In the original French text, Nemo was a Polish nobleman avenging his family members who were killed by the Russians during the aforementioned uprising. Verne’s editor insisted he change Nemo to a more mysterious, unknown background.

It was Pickering who informed Kersnar that Nemo, now nearing the end of his life, appears in Verne’s “Mysterious Island,” a sequel to “20,000 Leagues,” where his back-story is revealed, a fact that proved to be the adaptors’ way into the story. (Nemo is an Indian prince who fought against Indian oppressors and whose family was destroyed in the Indian Rebellion of 1857.)

“The back story really spoke to the here and now. We really wanted to restore the social justice that Verne was speaking to over 150 years ago,” Kersnar recalls. “At its heart this is a very human story about someone who feels that he had to make choices based on traumas in his life and based on his desire to help those he saw as the downtrodden. Now he’s asking the question ‘Did I cause more harm than good?’”

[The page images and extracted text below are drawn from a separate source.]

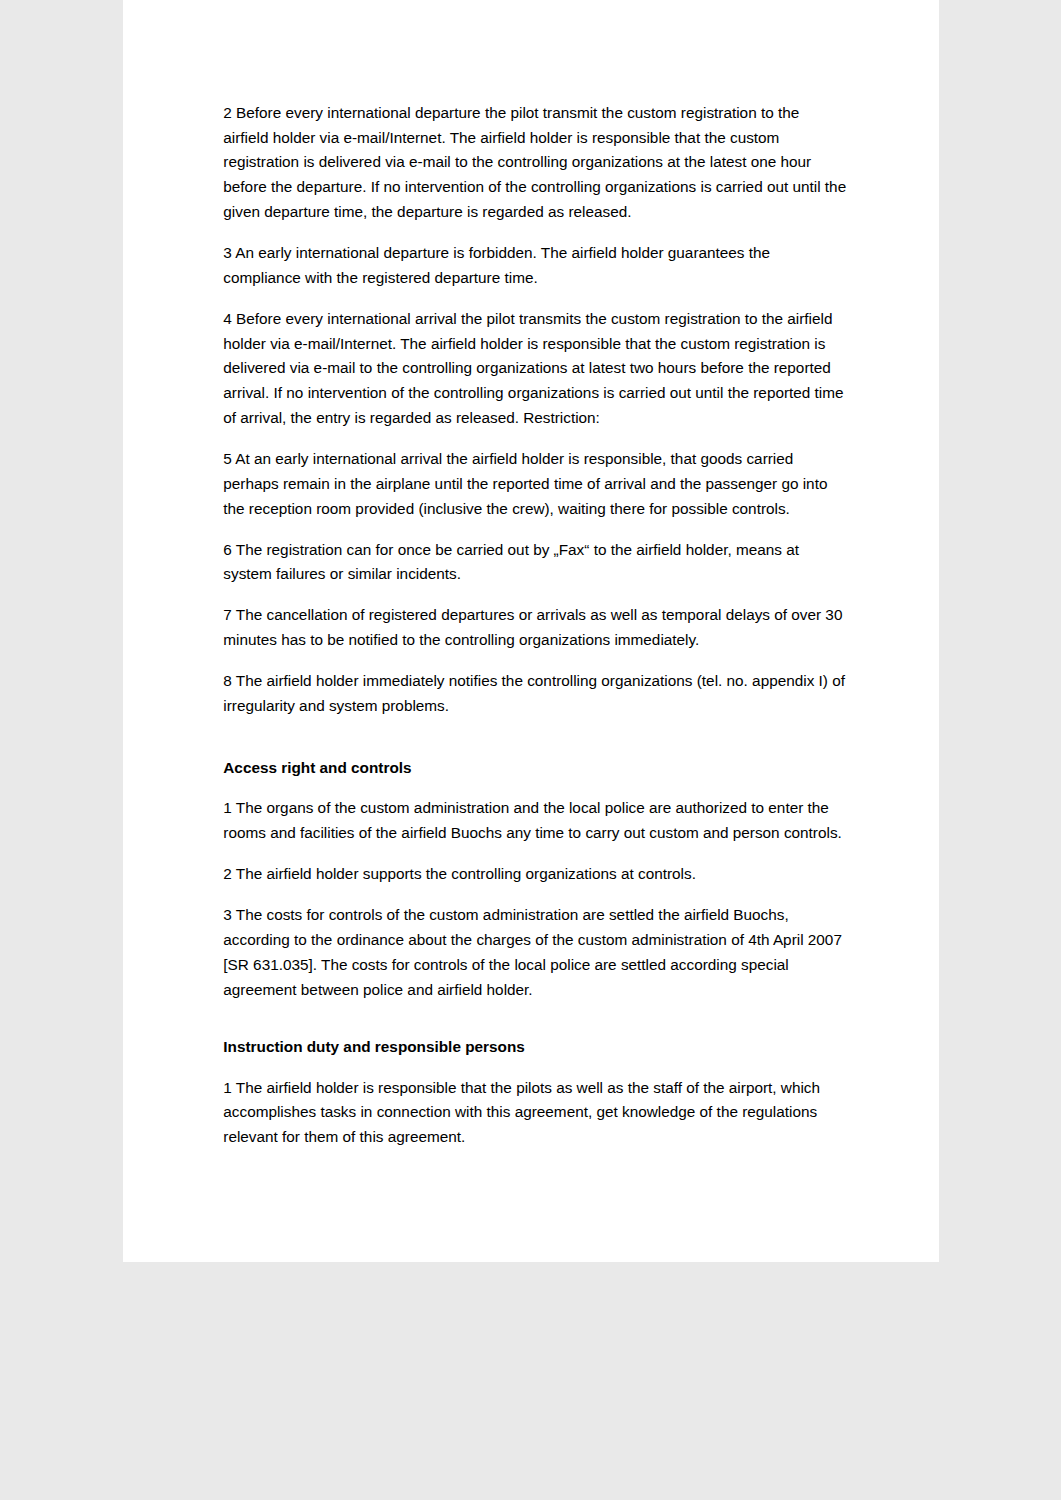2 Before every international departure the pilot transmit the custom registration to the airfield holder via e-mail/Internet. The airfield holder is responsible that the custom registration is delivered via e-mail to the controlling organizations at the latest one hour before the departure. If no intervention of the controlling organizations is carried out until the given departure time, the departure is regarded as released.
3 An early international departure is forbidden. The airfield holder guarantees the compliance with the registered departure time.
4 Before every international arrival the pilot transmits the custom registration to the airfield holder via e-mail/Internet. The airfield holder is responsible that the custom registration is delivered via e-mail to the controlling organizations at latest two hours before the reported arrival. If no intervention of the controlling organizations is carried out until the reported time of arrival, the entry is regarded as released. Restriction:
5 At an early international arrival the airfield holder is responsible, that goods carried perhaps remain in the airplane until the reported time of arrival and the passenger go into the reception room provided (inclusive the crew), waiting there for possible controls.
6 The registration can for once be carried out by „Fax“ to the airfield holder, means at system failures or similar incidents.
7 The cancellation of registered departures or arrivals as well as temporal delays of over 30 minutes has to be notified to the controlling organizations immediately.
8 The airfield holder immediately notifies the controlling organizations (tel. no. appendix I) of irregularity and system problems.
Access right and controls
1 The organs of the custom administration and the local police are authorized to enter the rooms and facilities of the airfield Buochs any time to carry out custom and person controls.
2 The airfield holder supports the controlling organizations at controls.
3 The costs for controls of the custom administration are settled the airfield Buochs, according to the ordinance about the charges of the custom administration of 4th April 2007 [SR 631.035]. The costs for controls of the local police are settled according special agreement between police and airfield holder.
Instruction duty and responsible persons
1 The airfield holder is responsible that the pilots as well as the staff of the airport, which accomplishes tasks in connection with this agreement, get knowledge of the regulations relevant for them of this agreement.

Lookingglass’ “20,000 Leagues” also features many surprising visual elements, something that Lookingglass audiences have come to expect in this type of action-filled production.

“David approaches it in exactly the right way,” Pickering says adding with a laugh, “Let’s not do what everybody expects us to do. Let’s get as far away from that as we can.”

The action includes physical elements (circus choreography by Sylvia Hernandez-Distasi) and chain and rope rigging (mastered by Isaac Schoepp) for several stage surprises.

“We are lifting the heaviest and largest object in Lookingglass history,” Kersnar says mysteriously refusing to give anything away. “I think the fact that it’s happening in our little theater is just brilliant.”

The set design features puppets created by Blair Thomas, Tom Lee and Chris Wooten and costumes by Sully Ratke including some otherworldly undersea diving suits.

“I was interested in creating these strange sea creatures that move slowly in the water world,” Ratke says. “With glowing lights on their chests and masks, we distort the proportion, tall heads, long necks.”

Kersnar allowed his design team to “turn it up to full blast,” which turned the creative process into an exciting challenge, says Ratke.

“It’s been an adventure for all of us,” she says. “Much of the time all the designers were in the room at the same time which doesn’t usually happen. There’s a cohesion here that’s really exciting. It feels like we’re uncovering pirate’s treasure at the bottom of the sea.”

Mary Houlihan is a local freelance writer.